Thursday, September 23, 2021

Important Star Trek Thoughts

 I guess what bums me out specifically about the direction star trek has headed is the overt pessimism for the future. The creators act like we've spent 40 years cringing away from Roddenberry's vision as unbearably naive. But part of the point of framing TOS from a utopian point of view, imo, is these stories are going to feel WRONG to us. These are supposed to be the stories of people who have left at least some of the counter-productive impulses and unhelpful behavior and ways of thinking behind them. Of course that seems weird to us. If we give up our darkest impulses and our ceaseless primate bickering, what stories could we possibly have left to tell? 

These are the stories of the starship Enterprise! The point is to tell a story from the point of view from a radically different frame of reference from our own jaded cynicism and then imagine it as a wild adventure instead of utterly boring utopian tedium. This is difficult! It is daring! To imagine utopia and then brazenly assert it would interesting. 

Unfortunately, over time, Star Trek seems less and less able to imagine utopia at all, having already abandoned the idea that anything but gritty ferengi realism is hopelessly naive. It has turned from a high-minded vision of what civilization could be, to a pessimistic review of what western civilization IS. High minded ideals undercut by corrupt politicians, greed, and our basest impulses for war and profit. There is benefit to writing Star Trek this way, you can certainly reflect the fall of the US in the fall of the federation if you like, but there are also plenty of other grimdark properties fully capable of completing that particular assignment.

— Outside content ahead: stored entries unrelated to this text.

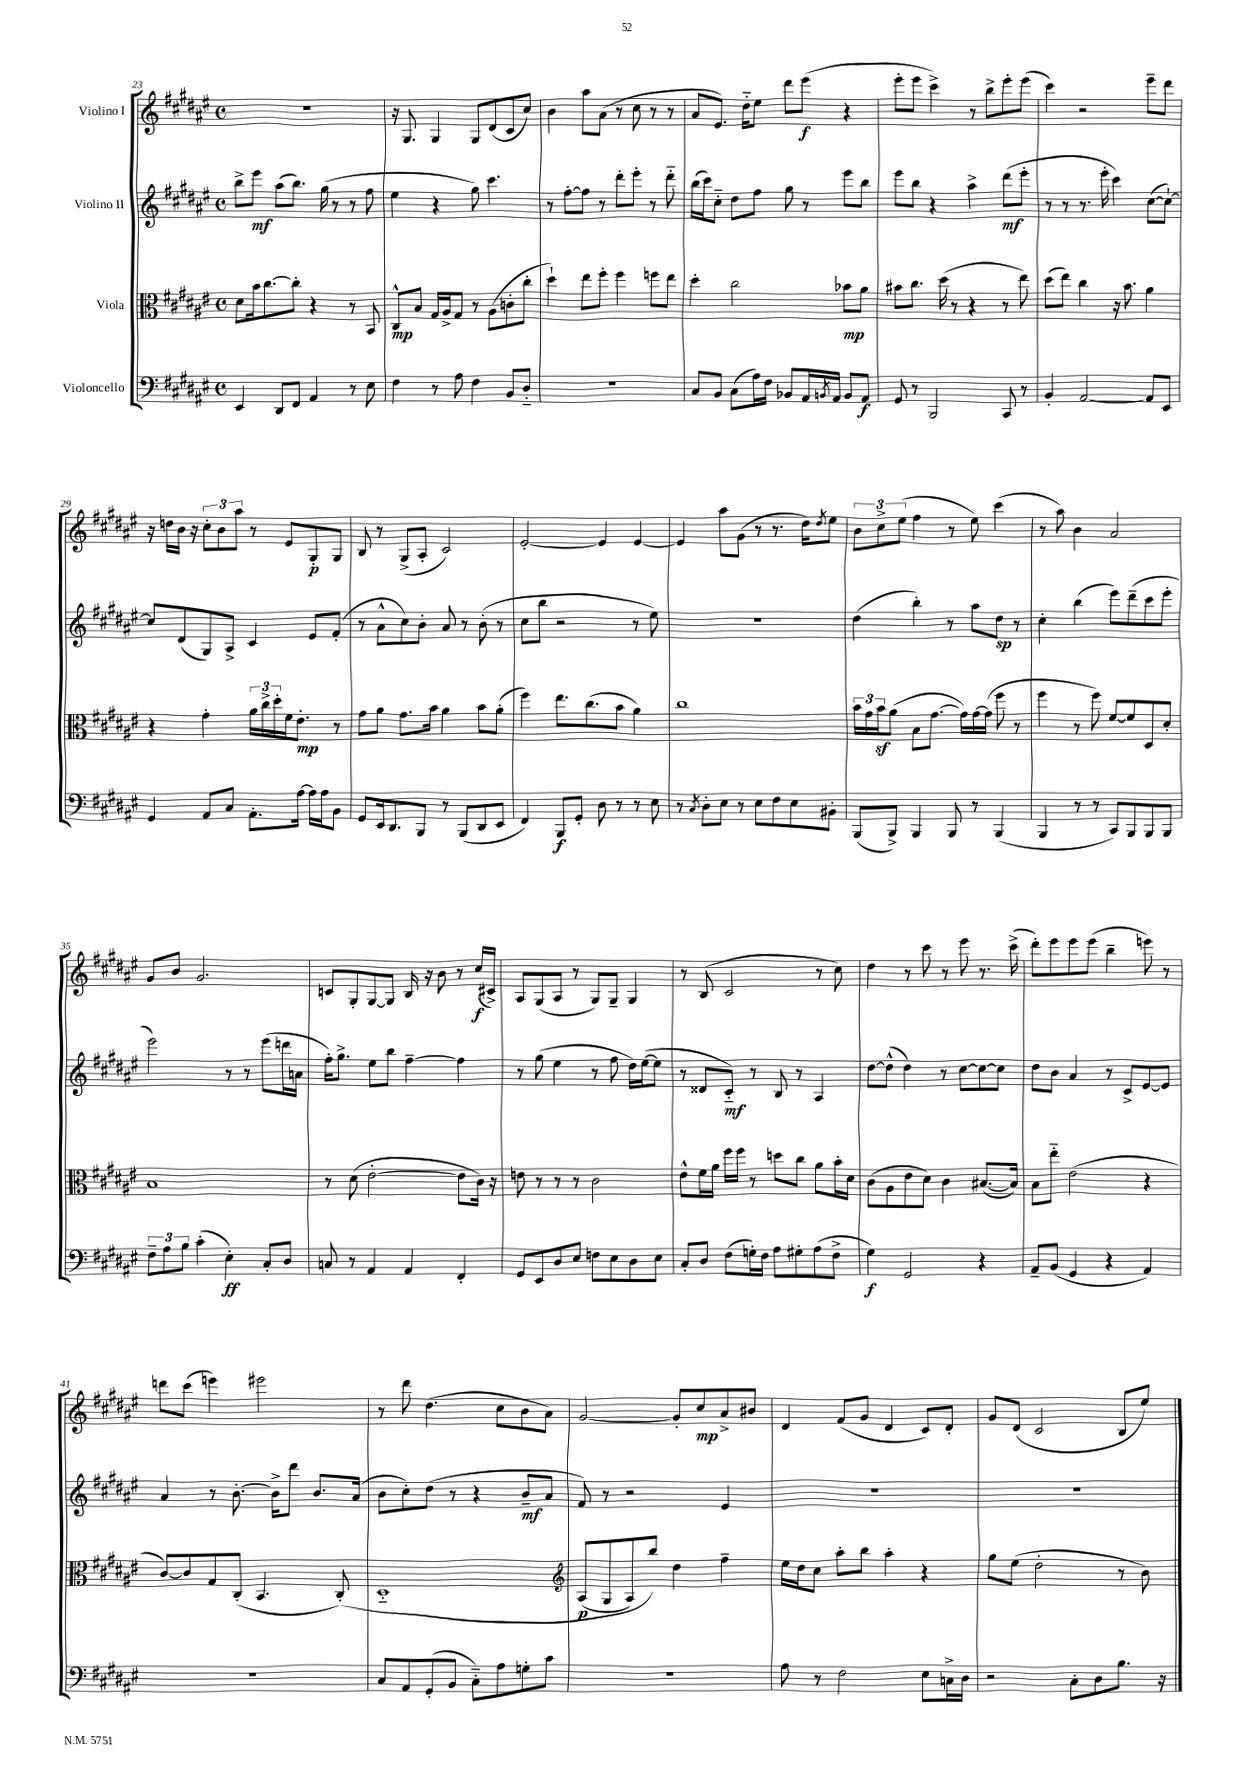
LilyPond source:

<<
\new StaffGroup <<
\new Staff = "s0" \with { instrumentName = "Violino I" } {
    \clef treble \key fis \major \defaultTimeSignature \time 4/4
    R1 |
    r16 gis8. gis4 gis8 dis'8( cis'8 cis''8) |
    b'4 ais''8 ais'8( r8 cis''8 r8 r8 |
    ais'8 eis'8.) dis''16-_ eis''8 dis'''8 eis'''8\f( r4 |
    eis'''8-. eis'''8 cis'''4->) r8 b''8-> eis'''8-. eis'''8( |
    cis'''4) r2 eis'''8-- dis'''8 |
    r16 d''16 b'16 r16 \tuplet 3/2 { cis''8-. b'8 ais''8 } r8 eis'8 gis8-.\p gis8 |
    b8 r8 gis8->( ais8-. cis'2) |
    eis'2~-. eis'4 eis'4~ |
    eis'4 ais''8 gis'8( r8 r8. dis''16) \acciaccatura { dis''8 } eis''8 |
    \tuplet 3/2 { b'8 cis''8-> eis''8( } fis''4 r8 eis''8) cis'''4( |
    r8 ais''8) b'4 ais'2 |
    gis'8 b'8 gis'2. |
    c'8 gis8-. gis8~ gis8 b16 r16 b'8 r8 cis''16\f( cis'16->) |
    ais8 gis8( ais8 r8 gis8) gis8-- gis4 |
    r8 b8( cis'2 r8 cis''8) |
    dis''4 r8 cis'''8 r8 eis'''8 r8. cis'''16->( |
    dis'''8-.) eis'''8 eis'''8 eis'''8( b''4-- e'''8) r8 |
    d'''8 cis'''8( e'''4) eis'''2 |
    r8 dis'''8 dis''4.( cis''8 b'8 ais'8) |
    gis'2~ gis'8-. cis''8\mp ais'8-> bis'8 |
    dis'4 fis'8( gis'8 dis'4 cis'8) dis'8-. |
    gis'8 dis'8( cis'2 b8 eis''8) \bar "|." |
}
\new Staff = "s1" \with { instrumentName = "Violino II" } {
    \clef treble \key fis \major \defaultTimeSignature \time 4/4
    b''8-> eis'''8\mf ais''8( b''8.) gis''16( r8 r8 fis''8 |
    eis''4 r4 gis''8) cis'''4. |
    r8 fis''8~-. fis''8 r8 dis'''8-. eis'''8-. r8 dis'''8-_ |
    b''16( cis'''16) cis''8-_ dis''8 fis''8 gis''8 r8 eis'''8 b''8 |
    eis'''8 b''8 r4 ais''4-> dis'''8\mf( eis'''8-. |
    r8 r8 r8. eis'''16-. cis'''4) cis''8~( cis''8~-!) |
    cis''8 dis'8( gis8) ais8-> cis'4 eis'8 fis'8-.( |
    r8 ais'8-^ cis''8) b'8-. ais'8 r8 b'8-.( r8 |
    cis''8 b''8 r2 r8 eis''8) |
    R1 |
    dis''4( b''4-.) r8 ais''8 dis''8\sp r8 |
    cis''4-. b''4( eis'''8) dis'''8--( cis'''8 eis'''8-. |
    eis'''2) r8 r8 eis'''8( d'''16 a'16 |
    fis''16-.) gis''8.-> eis''8 b''8 fis''4~-- fis''4 |
    r8 gis''8( eis''4 r8 fis''8 dis''16) eis''16~( eis''8 |
    r8 disis'8 cis'8-_\mf) r8 b8 r8 ais4 |
    dis''8~ dis''8-^( dis''4) r8 cis''8~ cis''8~ cis''8 |
    dis''8 b'8 ais'4 r8 cis'8-> eis'8~ eis'8 |
    ais'4 r8 b'8.~-. b'16-> dis'''8 b'8. ais'16( |
    b'8 cis''8-.) dis''8( r8 r4 b'8--\mf ais'8 |
    fis'8) r8 r2 eis'4 |
    R1 |
    R1 \bar "|." |
}
\new Staff = "s2" \with { instrumentName = "Viola" } {
    \clef alto \key fis \major \defaultTimeSignature \time 4/4
    dis'8 b'16 cis''8.~ cis''8-. r4 r8 b,8 |
    cis8-^\mp b8 gis16 ais16-> gis8 r8 ais8( c'8-. cis''8-. |
    dis''4-!) eis''8 fis''8-. fis''4 f''8 eis''8 |
    dis''4-. cis''2 bes'8\mp ais'8 |
    bis'8 cis''8. dis''16( r8 r4 r8 eis''8) |
    dis''8( eis''8) cis''4 r16 b'8. ais'4 |
    r4 gis'4-. \tuplet 3/2 { ais'16 cis''16-> dis''16-. } fis'16 eis'8.-.\mp r8 |
    gis'8 ais'8 gis'8. b'16 ais'4 b'8 ais'8-.( |
    fis''4) eis''8. cis''8.( b'8 ais'4) |
    cis''1 |
    \tuplet 3/2 { b'16 gis'16 b'16\sf } ais'8( b8 gis'8.~ gis'16) gis'16~ gis'16( fis''8 r8 |
    fis''4 r8 fis''8) fis'8~ fis'8 dis8 dis'8-. |
    b1 |
    r8 dis'8( eis'2~-. eis'8 cis'16) r16 |
    e'8 r8 r8 r8 cis'2 |
    eis'8-^ fis'16 ais'16 fis''16 fis''16 r8 d''8 cis''8 ais'8 b'16-. dis'16 |
    cis'8( ais8 eis'8 dis'8) cis'4 bis8.~( bis16) |
    b8 eis''8-_ eis'2( r4 |
    cis'8~) cis'8 gis8 cis8-.( b,4. cis8-.)\( |
    dis1-_ |
    \clef treble ais8\p( gis8 ais8) b''8\) dis''4 fis''4-- |
    eis''16 dis''16 cis''8 ais''8-. b''8 ais''4-. r4 |
    gis''8 eis''8( dis''2-. r8 b'8) \bar "|." |
}
\new Staff = "s3" \with { instrumentName = "Violoncello" } {
    \clef bass \key fis \major \defaultTimeSignature \time 4/4
    eis,4 dis,8 fis,8 ais,4 r8 eis8 |
    fis4 r8 ais8 fis4 b,8 dis8-_ |
    r1 |
    cis8 b,8 cis8( ais16) fis16 bes,8 ais,16 \acciaccatura { b,8 } ais,16 b,8 ais,8\f |
    gis,8 r8 b,,2 cis,8 r8 |
    b,4-. ais,2~ ais,8 eis,8 |
    gis,4 ais,8 cis8 ais,8.-. ais16~ ais16 ais16 b,8 |
    gis,8 eis,16 dis,8. b,,8 r8 b,,8( dis,8 eis,8 |
    fis,4) b,,8\f gis,8-. dis8 r8 r8 eis8 |
    r8 \acciaccatura { cis8 } dis8-. eis8 r8 eis8 fis8 eis8 bis,8-. |
    b,,8( b,,8->) b,,4 b,,8 r8 b,,4( |
    b,,4 r8 r8 cis,8) b,,8 b,,8 b,,8 |
    \tuplet 3/2 { fis8-- ais8 b8 } cis'4-.( eis4-.\ff) cis8-. dis8 |
    c8 r8 ais,4 ais,4 fis,4-. |
    gis,8 eis,8 dis8 eis8 f8 eis8 dis8 eis8 |
    cis8-. dis8 fis8( g16-.) fis16 ais8 gis8-. ais8( fis8-> |
    gis4\f) gis,2 r4 |
    ais,8-- b,8( gis,4 r4 ais,4) |
    R1 |
    cis8 ais,8 gis,8-.( b,8 cis8-_) ais8 g8-. cis'8 |
    r1 |
    ais8 r8 fis2 eis8 c16-> dis16 |
    r2 cis8-. dis8 b8. r16 \bar "|." |
}
>>
>>
\layout { \context { \Score currentBarNumber = #23 } }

The point of Star Trek is you can be better, but you have to try. And keep trying. And the first step to creating it is imagining it could exist at all, and that it would, against all our conflict-loving primate instincts, actually be fun and interesting and a far greater adventure than we can currently imagine. 

Utopianism has its own pitfalls, so maybe the project was fatally flawed from the start. Either it's impossible or any utopianism that rings true would feel wrong to less socially evolved creatures such as ourselves. Regardless, I miss the days when watching Star Trek didn't leave me feeling bummed out because the future tastes like ash.